The Dancer of Paris is a lost 1926 American silent drama film produced and distributed by First National Pictures. It was directed by Alfred Santell and starred Dorothy Mackaill. A vintage movie trailer displaying short clips of the film still exists.

==Plot==
As described in a film magazine review, Florida flapper Consuelo Cox accepts Sir Roy Martel's proposal, but then overhears him say that he does not really intend to marry her and discovers that his love for her is of the basest sort. She breaks her engagement and swears revenge, vowing to ruin him. Consuelo goes to Paris, becomes a professional dancer at the Boule Rouge, and obtains the apartment across from Sir Roy. At a bachelor party she performs at, the nude female statues suddenly come to life and join in the festivities. Consuelo falls in love with Noel Anson, a friend of her uncle's. Sir Roy, dying in his apartment, calls for her.

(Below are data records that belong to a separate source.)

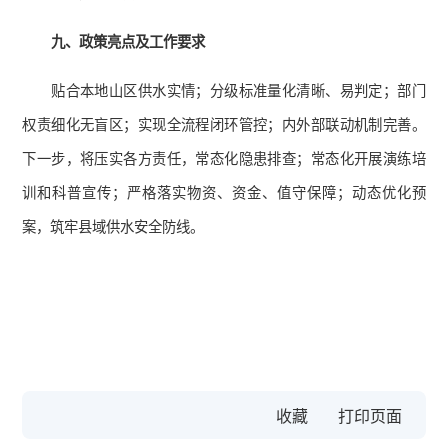
九、政策亮点及工作要求
贴合本地山区供水实情；分级标准量化清晰、易判定；部门
权责细化无盲区；实现全流程闭环管控；内外部联动机制完善。
下一步，将压实各方责任，常态化隐患排查；常态化开展演练培
训和科普宣传；严格落实物资、资金、值守保障；动态优化预
案，筑牢县域供水安全防线。
收藏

She dances for him in a decidedly abbreviated costume until he passes, and then falls into the arms of Noel.

==Cast==
- Conway Tearle as Noel Anson
- Dorothy Mackaill as Consuelo Cox
- Robert Cain as Sir Roy Martel
- Henry Vibart as Doctor Frank
- Paul Ellis as Cortez
- Frances Miller as Mammy (credited as Frances Miller Grant)

==Reception==
Film reviews noted that Mackaill's dancer character was barely dressed at times, in one scene wearing just stones and beadwork and in the finale wearing only a loincloth, breastplate, and cloke, and then starting to remove this clothing. Because of this, like many American films of the time, The Dancer of Paris was subject to cuts by city and state film censorship boards. While the National Board of Review did not require any cuts, the film censor boards of Virginia required 6 cuts, Pennsylvania required 16 cuts, New York 5 cuts, Ohio 10 cuts, and Chicago 4 cuts. The reasons for the cuts varied; while Virginia cut scenes with nudity, Pennsylvania cut nude scenes and suggested drug use, cut or flashed suggestive scenes, and cut or reworded some intertitles. One intertitle changed by this state was from "You are obsessed by an insane desire to intrigue women—to make love to them—to hurt them," to the very different statement "You are obsessed by an insane desire to marry—when the state of your health positively forbids it."